Как мне безгрешной радости хотелось!
Мне — долгий грех унынья предстоял.
Конечно, найти ощущение безгрешной радости и веселия среди стонов и хрипов — когда кто-то рядом затихает навсегда, и ты как бы соучаствуешь, сопричастен, и тебе на всякий случай делают для успокоения укол — нет, не получается, иные мысли бродят.
Бел белый свет. Бела моя палата.
Темнеет лоб, пустынен и угрюм.
Чтоб написать: «... должна быть глуповата»,
как должен быть здоров и строен ум.
На тумбочке радом со мной иконка Божией Матери, Споручницы грешных, привезенная женой Ларисой, тут же «Новый Завет», его сын Григорий привез из дальних странствий.
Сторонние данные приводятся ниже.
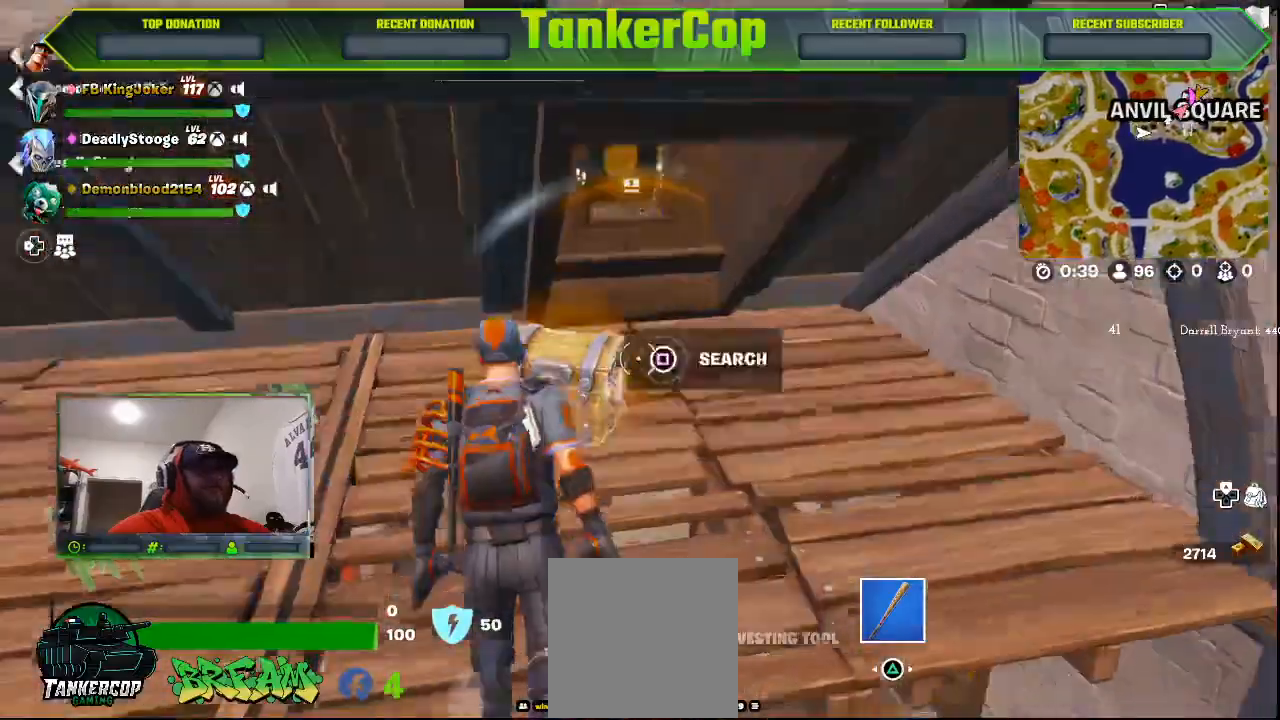
{"dt_ms": 500, "buttons": [], "left_stick": "down-left", "right_stick": "down", "events": [[233, "left_stick", "down-left"]]}
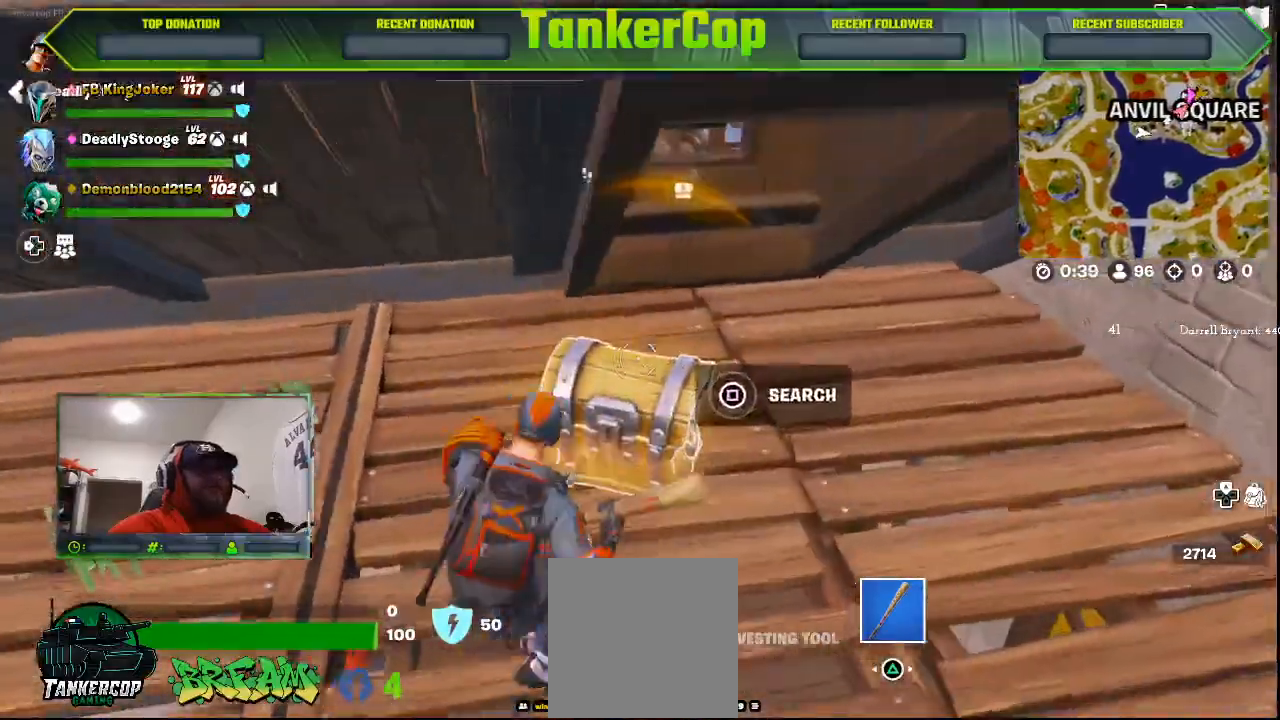
{"dt_ms": 500, "buttons": [], "left_stick": "center", "right_stick": "center", "events": [[67, "SQUARE", "down"], [133, "left_stick", "center"], [200, "SQUARE", "up"], [400, "right_stick", "center"]]}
«...ибо сие есть Кровь Моя Новаго Завета, за многих изливаемая во оставление грехов».
О грехах и мысли. О своих. О творящихся ныне вокруг.
«Берегитесь, чтобы кто не прельстил вас».
А кругом — тьма прельстителей, по всем каналам телевидения. И как иногда просто прельщается вся страна, весь народ. Что делать? Озлобляться? Но «если не будете прощать людям согрешения их, то и Отец ваш не простит вам согрешений ваших».
Значит, надо искать Слово — для себя, для людей. Россия — страна Слова.
Вот и в стихах тех, больничных, тоже созвучно новому состоянию:
Тяжела, тяжела моя ноченька.
Сжальтесь, ангелы, всех потерь поверх.
Непрогляд и хлад одиночества
утаю от всех, лишь свече повем.
И такой же поиск своего, нового Слова:
Заслышав зов, уйду, пред утром непосильным,
в угодия твои, четырехтомный Даль.
Отчизны языка всеведущий спаситель,
прощенье ниспошли и утешенья дай...
Пусть удивится мой патриотический читатель, но все это, так запавшее мне в душу, я цитировал из подборки новых стихотворений Беллы Ахмадулиной в июльском номере «Знамени» за 1999 год. Скажете, больничная хворь сблизила? И это тоже:
Мой выигрыш — трофей кровоподтеков.
Что делать, если вены таковы.
Стан капельницы — строен и забавен.
Вдали от суеты и толкотни
я пребываю. Чем не Баден-Баден?
Но довольно о капельницах. Хотя и мне «ее капель, длясь, орошает слабые запястья». Все-таки в этой большой и цельной подборке важнее другое.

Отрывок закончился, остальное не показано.